→ **INSTRUCTIONS FOR THE TASK**
Exactly reproduce all the records, keeping pictures out of the copy.
-------------------------
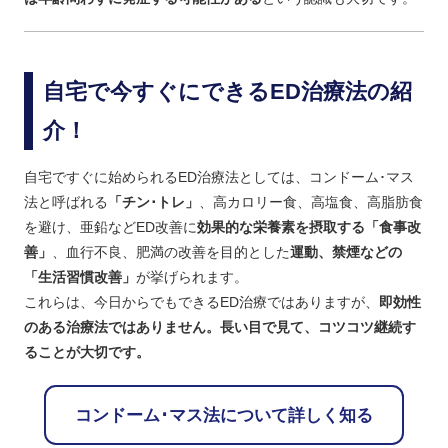
自宅で今すぐにできるED治療法の紹
介！
自宅ですぐに始められるED治療法としては、コンドーム･マス
法と呼ばれる
「チン･トレ」
、高カロリー食、高塩食、高脂肪食
を避け、亜鉛などED改善に
効果的な栄養素を摂取する「食事改
善」
、血行不良、肥満の改善を目的とした
運動、禁煙などの
「生活習慣改善」
が挙げられます。
これらは、今日からでもできるED治療ではありますが、
即効性
のある治療法ではありません。長い目で見て、コツコツ継続す
ることが大切です。
コンドーム･マス法について詳しく知る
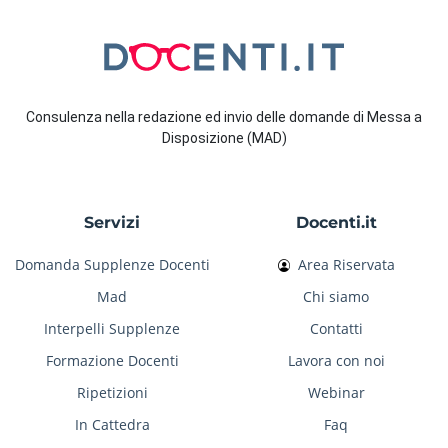
Consulenza nella redazione ed invio delle domande di Messa a
Disposizione (MAD)
Servizi
Docenti.it
Domanda Supplenze Docenti
Area Riservata
Mad
Chi siamo
Interpelli Supplenze
Contatti
Formazione Docenti
Lavora con noi
Ripetizioni
Webinar
In Cattedra
Faq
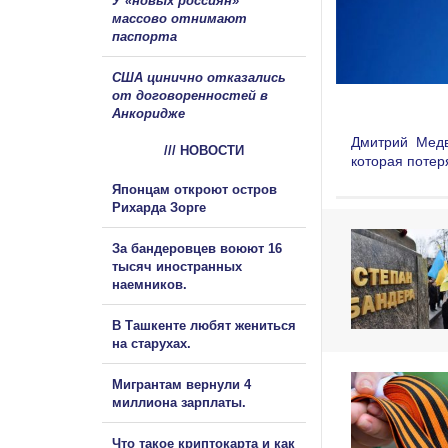
У «новых россиян»
массово отнимают
паспорта
США цинично отказались
от договоренностей в
Анкоридже
Дмитрий Медв
/// НОВОСТИ
которая потер
Японцам откроют остров
Рихарда Зорге
За бандеровцев воюют 16
тысяч иностранных
наемников.
В Ташкенте любят жениться
на старухах.
Мигрантам вернули 4
миллиона зарплаты.
Что такое криптокарта и как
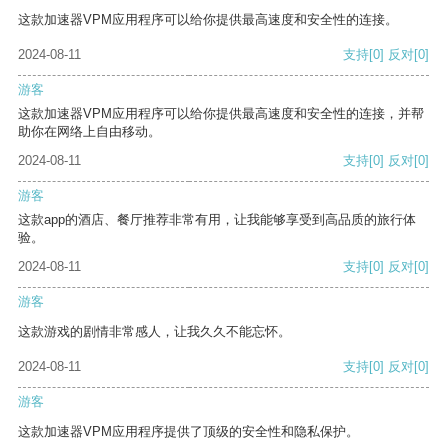
这款加速器VPM应用程序可以给你提供最高速度和安全性的连接。
2024-08-11
支持
[0]
反对
[0]
游客
这款加速器VPM应用程序可以给你提供最高速度和安全性的连接，并帮
助你在网络上自由移动。
2024-08-11
支持
[0]
反对
[0]
游客
这款app的酒店、餐厅推荐非常有用，让我能够享受到高品质的旅行体
验。
2024-08-11
支持
[0]
反对
[0]
游客
这款游戏的剧情非常感人，让我久久不能忘怀。
2024-08-11
支持
[0]
反对
[0]
游客
这款加速器VPM应用程序提供了顶级的安全性和隐私保护。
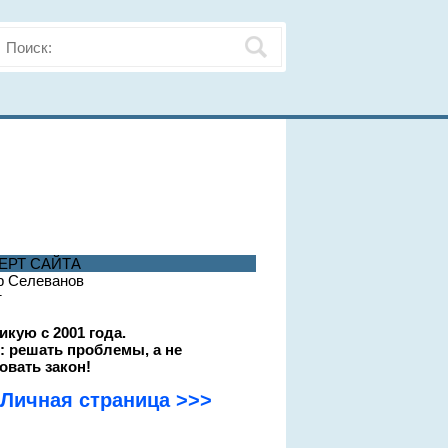
ЕРТ САЙТА
р Селеванов
т
икую с 2001 года.
: решать проблемы, а не
овать закон!
Личная страница >>>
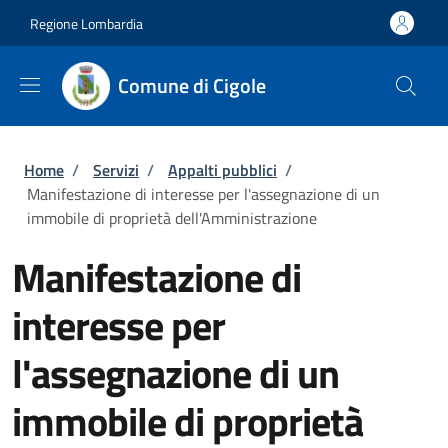
Salta al contenuto principale
Skip to footer content
Regione Lombardia
Comune di Cigole
Briciole di pane
Home
/
Servizi
/
Appalti pubblici
/
Manifestazione di interesse per l'assegnazione di un
immobile di proprietà dell'Amministrazione
Manifestazione di
interesse per
l'assegnazione di un
immobile di proprietà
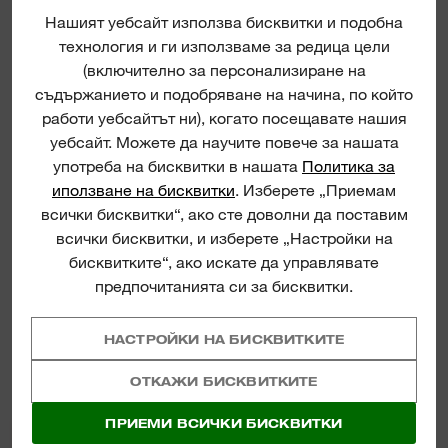
Нашият уебсайт използва бисквитки и подобна
технология и ги използваме за редица цели
(включително за персонализиране на
съдържанието и подобряване на начина, по който
работи уебсайтът ни), когато посещавате нашия
уебсайт. Можете да научите повече за нашата
употреба на бисквитки в нашата
Политика за
иползване на бисквитки
. Изберете „Приемам
всички бисквитки“, ако сте доволни да поставим
всички бисквитки, и изберете „Настройки на
бисквитките“, ако искате да управлявате
предпочитанията си за бисквитки.
30 MM ШЕСТОСТЕННО ПЛОСКО
ДЛЕТО
НАСТРОЙКИ НА БИСКВИТКИТЕ
ВИЖ СЕГА
ОТКАЖИ БИСКВИТКИТЕ
ПРИЕМИ ВСИЧКИ БИСКВИТКИ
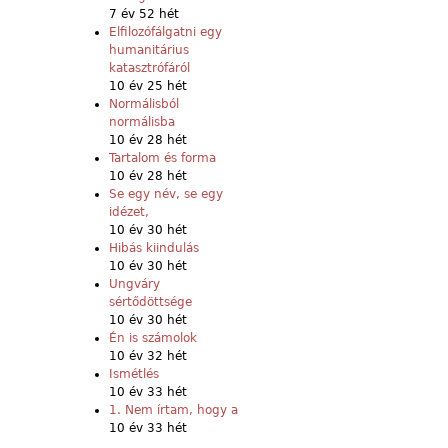
7 év 52 hét
Elfilozófálgatni egy
humanitárius
katasztrófáról
10 év 25 hét
Normálisból
normálisba
10 év 28 hét
Tartalom és forma
10 év 28 hét
Se egy név, se egy
idézet,
10 év 30 hét
Hibás kiindulás
10 év 30 hét
Ungváry
sértődöttsége
10 év 30 hét
Én is számolok
10 év 32 hét
Ismétlés
10 év 33 hét
1. Nem írtam, hogy a
10 év 33 hét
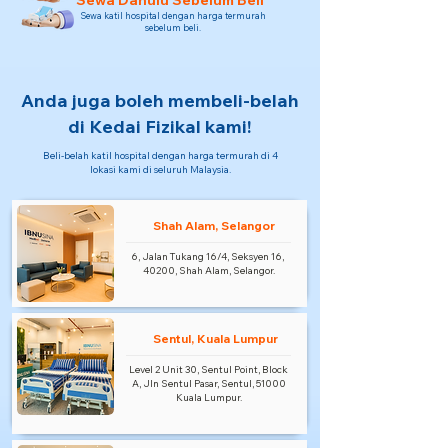
Sewa Dahulu Sebelum Beli
Sewa katil hospital dengan harga termurah
sebelum beli.
Anda juga boleh membeli-belah
di Kedai Fizikal kami!
Beli-belah katil hospital dengan harga termurah di 4
lokasi kami di seluruh Malaysia.
Shah Alam, Selangor
6, Jalan Tukang 16/4, Seksyen 16,
40200, Shah Alam, Selangor.
Sentul, Kuala Lumpur
Level 2 Unit 30, Sentul Point, Block
A, Jln Sentul Pasar, Sentul, 51000
Kuala Lumpur.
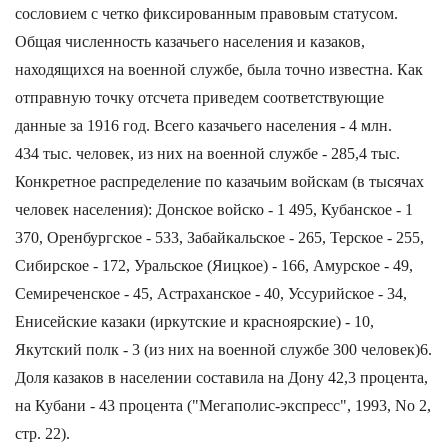
сословием с четко фиксированным правовым статусом.
Общая численность казачьего населения и казаков,
находящихся на военной службе, была точно известна. Как
отправную точку отсчета приведем соответствующие
данные за 1916 год. Всего казачьего населения - 4 млн.
434 тыс. человек, из них на военной службе - 285,4 тыс.
Конкретное распределение по казачьим войскам (в тысячах
человек населения): Донское войско - 1 495, Кубанское - 1
370, Оренбургское - 533, Забайкальское - 265, Терское - 255,
Сибирское - 172, Уральское (Яицкое) - 166, Амурское - 49,
Семиреченское - 45, Астраханское - 40, Уссурийское - 34,
Енисейские казаки (иркутские и красноярские) - 10,
Якутский полк - 3 (из них на военной службе 300 человек)6.
Доля казаков в населении составила на Дону 42,3 процента,
на Кубани - 43 процента ("Мегаполис-экспресс", 1993, No 2,
стр. 22).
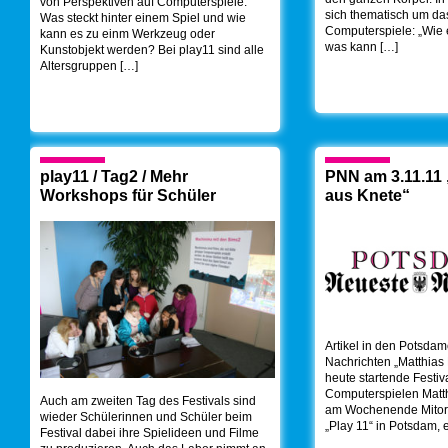
von Perspektiven auf Computerspiele.
sich thematisch um d
Was steckt hinter einem Spiel und wie
Computerspiele: „Wie 
kann es zu einm Werkzeug oder
was kann […]
Kunstobjekt werden? Bei play11 sind alle
Altersgruppen […]
play11 / Tag2 / Mehr
PNN am 3.11.11 
Workshops für Schüler
aus Knete“
Artikel in den Potsda
Nachrichten „Matthias
heute startende Festiva
Computerspielen Matth
Auch am zweiten Tag des Festivals sind
am Wochenende Mitor
wieder Schülerinnen und Schüler beim
„Play 11“ in Potsdam, 
Festival dabei ihre Spielideen und Filme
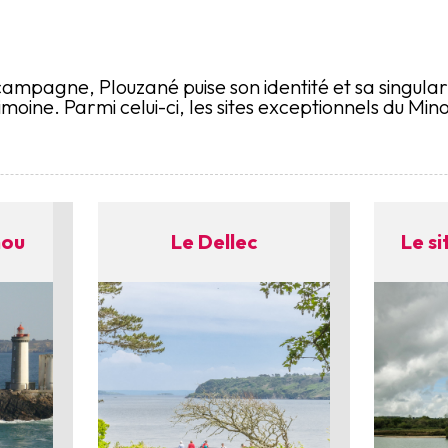
campagne, Plouzané puise son identité et sa singulari
moine. Parmi celui-ci, les sites exceptionnels du Min
nou
Le Dellec
Le s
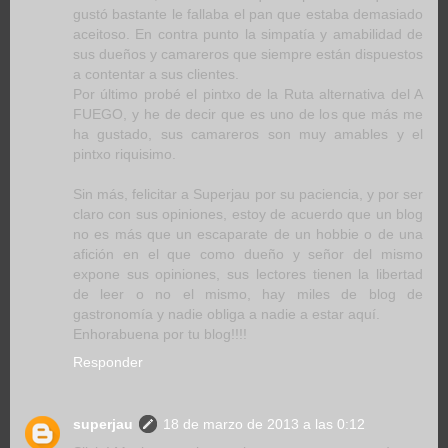
gustó bastante le fallaba el pan que estaba demasiado
aceitoso. En contra punto la simpatía y amabilidad de
sus dueños y camareros que siempre están dispuestos
a contentar a sus clientes.
Por último probé el pintxo de la Ruta alternativa del A
FUEGO, y he de decir que es uno de los que más me
ha gustado, sus camareros son muy amables y el
pintxo riquisimo.
Sin más, felicitar a Superjau por su paciencia, y por ser
claro con sus opiniones, estoy de acuerdo que un blog
no es más que un escaparate de un hobbie o de una
afición en el que como dueño y señor del mismo
expone sus opiniones, sus lectores tienen la libertad
de leer o no el mismo, hay miles de blog de
gastronomía y nadie obliga a nadie a estar aquí.
Enhorabuena por tu blog!!!!
Responder
superjau
18 de marzo de 2013 a las 0:12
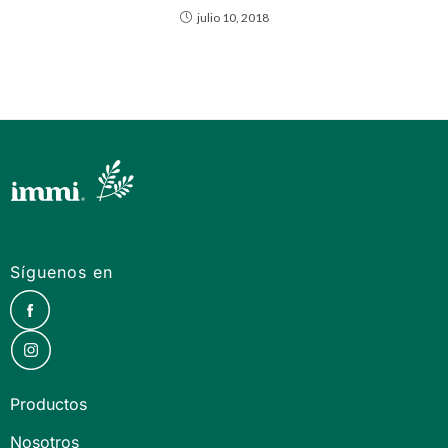
julio 10, 2018
Síguenos en
Productos
Nosotros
-------------------------
→ **ANSWER BELOW**
自宅で今すぐにできるED治療法の紹
介！
自宅ですぐに始められるED治療法としては、コンドーム･マス
法と呼ばれる
「チン･トレ」
、高カロリー食、高塩食、高脂肪食
を避け、亜鉛などED改善に
効果的な栄養素を摂取する「食事改
善」
、血行不良、肥満の改善を目的とした
運動、禁煙などの
「生活習慣改善」
が挙げられます。
これらは、今日からでもできるED治療ではありますが、
即効性
のある治療法ではありません。長い目で見て、コツコツ継続す
ることが大切です。
コンドーム･マス法について詳しく知る
Consulenza nella redazione ed invio delle domande di Messa a
Disposizione (MAD)
Servizi
Docenti.it
Domanda Supplenze Docenti
Area Riservata
Mad
Chi siamo
Interpelli Supplenze
Contatti
Formazione Docenti
Lavora con noi
Ripetizioni
Webinar
In Cattedra
Faq
У «новых россиян»
массово отнимают
паспорта
США цинично отказались
от договоренностей в
Анкоридже
Дмитрий Медв
/// НОВОСТИ
которая потер
Японцам откроют остров
Рихарда Зорге
За бандеровцев воюют 16
тысяч иностранных
наемников.
В Ташкенте любят жениться
на старухах.
Мигрантам вернули 4
миллиона зарплаты.
Что такое криптокарта и как
这款加速器VPM应用程序可以给你提供最高速度和安全性的连接。
2024-08-11
支持
[0]
反对
[0]
游客
这款加速器VPM应用程序可以给你提供最高速度和安全性的连接，并帮
助你在网络上自由移动。
2024-08-11
支持
[0]
反对
[0]
游客
这款app的酒店、餐厅推荐非常有用，让我能够享受到高品质的旅行体
验。
2024-08-11
支持
[0]
反对
[0]
游客
这款游戏的剧情非常感人，让我久久不能忘怀。
2024-08-11
支持
[0]
反对
[0]
游客
这款加速器VPM应用程序提供了顶级的安全性和隐私保护。
ЕРТ САЙТА
р Селеванов
т
икую с 2001 года.
: решать проблемы, а не
овать закон!
Личная страница >>>
Salta al contenuto principale
Skip to footer content
Regione Lombardia
Comune di Cigole
Briciole di pane
Home
/
Servizi
/
Appalti pubblici
/
Manifestazione di interesse per l'assegnazione di un
immobile di proprietà dell'Amministrazione
Manifestazione di
interesse per
l'assegnazione di un
immobile di proprietà
Нашият уебсайт използва бисквитки и подобна
технология и ги използваме за редица цели
(включително за персонализиране на
съдържанието и подобряване на начина, по който
работи уебсайтът ни), когато посещавате нашия
уебсайт. Можете да научите повече за нашата
употреба на бисквитки в нашата
Политика за
иползване на бисквитки
. Изберете „Приемам
всички бисквитки“, ако сте доволни да поставим
всички бисквитки, и изберете „Настройки на
бисквитките“, ако искате да управлявате
предпочитанията си за бисквитки.
30 MM ШЕСТОСТЕННО ПЛОСКО
ДЛЕТО
НАСТРОЙКИ НА БИСКВИТКИТЕ
ВИЖ СЕГА
ОТКАЖИ БИСКВИТКИТЕ
ПРИЕМИ ВСИЧКИ БИСКВИТКИ
7 év 52 hét
Elfilozófálgatni egy
humanitárius
katasztrófáról
10 év 25 hét
Normálisból
normálisba
10 év 28 hét
Tartalom és forma
10 év 28 hét
Se egy név, se egy
idézet,
10 év 30 hét
Hibás kiindulás
10 év 30 hét
Ungváry
sértődöttsége
10 év 30 hét
Én is számolok
10 év 32 hét
Ismétlés
10 év 33 hét
1. Nem írtam, hogy a
10 év 33 hét
Sewa Dahulu Sebelum Beli
Sewa katil hospital dengan harga termurah
sebelum beli.
Anda juga boleh membeli-belah
di Kedai Fizikal kami!
Beli-belah katil hospital dengan harga termurah di 4
lokasi kami di seluruh Malaysia.
Shah Alam, Selangor
6, Jalan Tukang 16/4, Seksyen 16,
40200, Shah Alam, Selangor.
Sentul, Kuala Lumpur
Level 2 Unit 30, Sentul Point, Block
A, Jln Sentul Pasar, Sentul, 51000
Kuala Lumpur.
сословием с четко фиксированным правовым статусом.
Общая численность казачьего населения и казаков,
находящихся на военной службе, была точно известна. Как
отправную точку отсчета приведем соответствующие
данные за 1916 год. Всего казачьего населения - 4 млн.
434 тыс. человек, из них на военной службе - 285,4 тыс.
Конкретное распределение по казачьим войскам (в тысячах
человек населения): Донское войско - 1 495, Кубанское - 1
370, Оренбургское - 533, Забайкальское - 265, Терское - 255,
Сибирское - 172, Уральское (Яицкое) - 166, Амурское - 49,
Семиреченское - 45, Астраханское - 40, Уссурийское - 34,
Енисейские казаки (иркутские и красноярские) - 10,
Якутский полк - 3 (из них на военной службе 300 человек)6.
Доля казаков в населении составила на Дону 42,3 процента,
на Кубани - 43 процента ("Мегаполис-экспресс", 1993, No 2,
стр. 22).
von Perspektiven auf Computerspiele.
sich thematisch um d
Was steckt hinter einem Spiel und wie
Computerspiele: „Wie 
kann es zu einm Werkzeug oder
was kann […]
Kunstobjekt werden? Bei play11 sind alle
Altersgruppen […]
play11 / Tag2 / Mehr
PNN am 3.11.11 
Workshops für Schüler
aus Knete“
Artikel in den Potsda
Nachrichten „Matthias
heute startende Festiva
Computerspielen Matth
Auch am zweiten Tag des Festivals sind
am Wochenende Mitor
wieder Schülerinnen und Schüler beim
„Play 11“ in Potsdam, 
Festival dabei ihre Spielideen und Filme
campagne, Plouzané puise son identité et sa singulari
moine. Parmi celui-ci, les sites exceptionnels du Min
nou
Le Dellec
Le s
gustó bastante le fallaba el pan que estaba demasiado
aceitoso. En contra punto la simpatía y amabilidad de
sus dueños y camareros que siempre están dispuestos
a contentar a sus clientes.
Por último probé el pintxo de la Ruta alternativa del A
FUEGO, y he de decir que es uno de los que más me
ha gustado, sus camareros son muy amables y el
pintxo riquisimo.
Sin más, felicitar a Superjau por su paciencia, y por ser
claro con sus opiniones, estoy de acuerdo que un blog
no es más que un escaparate de un hobbie o de una
afición en el que como dueño y señor del mismo
expone sus opiniones, sus lectores tienen la libertad
de leer o no el mismo, hay miles de blog de
gastronomía y nadie obliga a nadie a estar aquí.
Enhorabuena por tu blog!!!!
Responder
superjau
18 de marzo de 2013 a las 0:12
julio 10, 2018
Síguenos en
Productos
Nosotros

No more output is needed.